• **Task**:
Turn everything from the start of the rows through the line containing "de hasta cinco" into a Markdown table with two columns, No. and Line, giving each line its number and skipping blank lines. Leave the pictures out.

• **Excerpted records**:
---------------

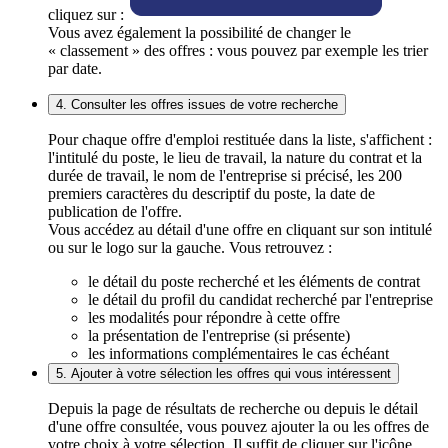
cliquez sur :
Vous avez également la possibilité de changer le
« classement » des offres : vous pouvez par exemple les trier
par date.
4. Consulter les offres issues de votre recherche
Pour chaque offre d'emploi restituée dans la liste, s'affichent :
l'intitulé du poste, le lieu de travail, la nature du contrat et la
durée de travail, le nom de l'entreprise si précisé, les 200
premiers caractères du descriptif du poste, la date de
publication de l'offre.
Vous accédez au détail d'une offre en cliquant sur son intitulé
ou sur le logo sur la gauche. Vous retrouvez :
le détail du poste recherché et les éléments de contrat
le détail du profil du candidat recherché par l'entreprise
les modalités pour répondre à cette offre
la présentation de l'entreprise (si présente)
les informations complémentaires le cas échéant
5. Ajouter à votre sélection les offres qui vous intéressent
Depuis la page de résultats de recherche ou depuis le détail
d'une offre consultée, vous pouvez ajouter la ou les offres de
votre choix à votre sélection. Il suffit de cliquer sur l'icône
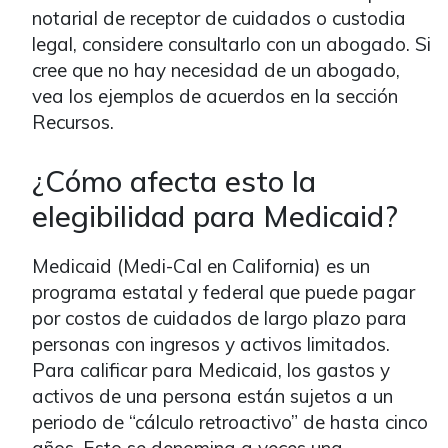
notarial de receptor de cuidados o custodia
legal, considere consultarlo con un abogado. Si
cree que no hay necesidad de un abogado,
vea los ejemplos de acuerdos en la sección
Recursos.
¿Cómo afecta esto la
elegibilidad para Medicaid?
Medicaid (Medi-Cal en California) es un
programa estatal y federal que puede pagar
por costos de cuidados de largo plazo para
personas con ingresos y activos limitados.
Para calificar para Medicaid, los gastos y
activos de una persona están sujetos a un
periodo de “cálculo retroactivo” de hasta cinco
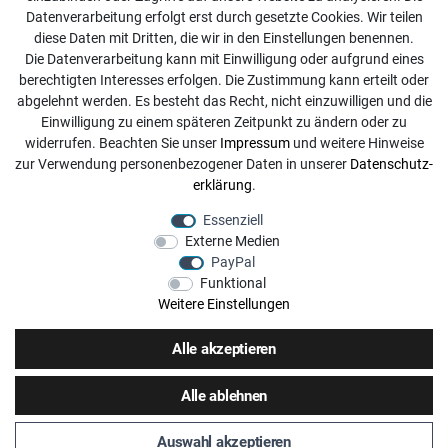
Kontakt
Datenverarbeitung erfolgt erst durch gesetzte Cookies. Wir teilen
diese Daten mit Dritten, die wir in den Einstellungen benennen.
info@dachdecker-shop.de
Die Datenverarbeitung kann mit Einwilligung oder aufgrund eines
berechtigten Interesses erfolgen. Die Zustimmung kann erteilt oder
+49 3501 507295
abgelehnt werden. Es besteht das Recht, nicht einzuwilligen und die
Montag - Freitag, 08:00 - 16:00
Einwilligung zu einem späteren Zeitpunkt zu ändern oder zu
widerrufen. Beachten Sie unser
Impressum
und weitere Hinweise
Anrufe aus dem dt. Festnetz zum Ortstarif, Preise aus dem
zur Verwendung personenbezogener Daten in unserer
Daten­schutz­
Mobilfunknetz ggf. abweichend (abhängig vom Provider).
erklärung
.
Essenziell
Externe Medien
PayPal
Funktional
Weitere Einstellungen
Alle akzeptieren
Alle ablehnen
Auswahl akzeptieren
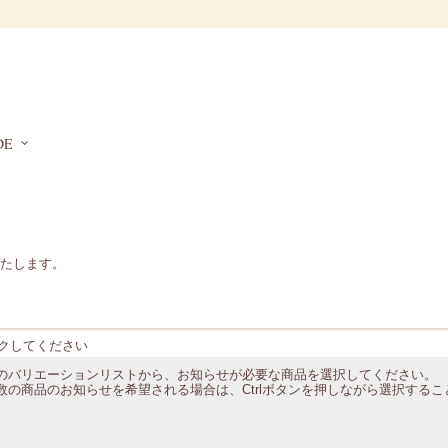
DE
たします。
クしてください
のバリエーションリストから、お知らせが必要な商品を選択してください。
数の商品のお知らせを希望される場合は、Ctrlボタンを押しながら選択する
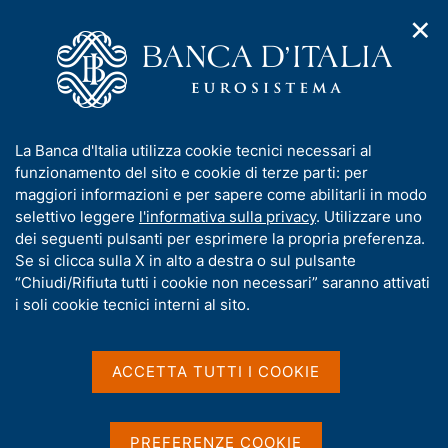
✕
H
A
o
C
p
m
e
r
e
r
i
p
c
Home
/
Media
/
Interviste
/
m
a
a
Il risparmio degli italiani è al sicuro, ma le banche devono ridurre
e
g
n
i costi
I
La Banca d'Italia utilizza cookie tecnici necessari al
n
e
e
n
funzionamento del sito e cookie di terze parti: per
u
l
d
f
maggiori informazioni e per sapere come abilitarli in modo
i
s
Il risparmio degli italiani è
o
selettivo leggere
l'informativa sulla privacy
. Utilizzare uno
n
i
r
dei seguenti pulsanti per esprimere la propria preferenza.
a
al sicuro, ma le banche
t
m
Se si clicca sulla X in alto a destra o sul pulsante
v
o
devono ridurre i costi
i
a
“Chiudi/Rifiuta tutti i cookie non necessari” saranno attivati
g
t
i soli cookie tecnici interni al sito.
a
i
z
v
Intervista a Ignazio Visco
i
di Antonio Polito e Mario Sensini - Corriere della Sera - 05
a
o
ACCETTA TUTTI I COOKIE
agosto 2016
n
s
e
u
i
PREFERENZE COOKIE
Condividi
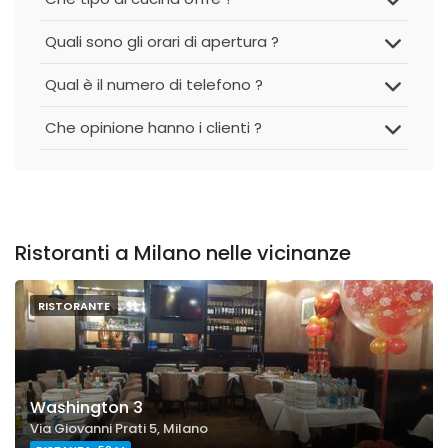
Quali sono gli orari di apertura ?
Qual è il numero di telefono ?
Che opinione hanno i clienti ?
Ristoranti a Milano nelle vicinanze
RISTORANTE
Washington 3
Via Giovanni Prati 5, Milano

---------------

• **Reply**:
| No. | Line |
|---|---|
| 1 | cliquez sur : |
| 2 | Vous avez également la possibilité de changer le |
| 3 | « classement » des offres : vous pouvez par exemple les trier |
| 4 | par date. |
| 5 | 4. Consulter les offres issues de votre recherche |
| 6 | Pour chaque offre d'emploi restituée dans la liste, s'affichent : |
| 7 | l'intitulé du poste, le lieu de travail, la nature du contrat et la |
| 8 | durée de travail, le nom de l'entreprise si précisé, les 200 |
| 9 | premiers caractères du descriptif du poste, la date de |
| 10 | publication de l'offre. |
| 11 | Vous accédez au détail d'une offre en cliquant sur son intitulé |
| 12 | ou sur le logo sur la gauche. Vous retrouvez : |
| 13 | le détail du poste recherché et les éléments de contrat |
| 14 | le détail du profil du candidat recherché par l'entreprise |
| 15 | les modalités pour répondre à cette offre |
| 16 | la présentation de l'entreprise (si présente) |
| 17 | les informations complémentaires le cas échéant |
| 18 | 5. Ajouter à votre sélection les offres qui vous intéressent |
| 19 | Depuis la page de résultats de recherche ou depuis le détail |
| 20 | d'une offre consultée, vous pouvez ajouter la ou les offres de |
| 21 | votre choix à votre sélection. Il suffit de cliquer sur l'icône |
| 22 | notarial de receptor de cuidados o custodia |
| 23 | legal, considere consultarlo con un abogado. Si |
| 24 | cree que no hay necesidad de un abogado, |
| 25 | vea los ejemplos de acuerdos en la sección |
| 26 | Recursos. |
| 27 | ¿Cómo afecta esto la |
| 28 | elegibilidad para Medicaid? |
| 29 | Medicaid (Medi-Cal en California) es un |
| 30 | programa estatal y federal que puede pagar |
| 31 | por costos de cuidados de largo plazo para |
| 32 | personas con ingresos y activos limitados. |
| 33 | Para calificar para Medicaid, los gastos y |
| 34 | activos de una persona están sujetos a un |
| 35 | periodo de “cálculo retroactivo” de hasta cinco |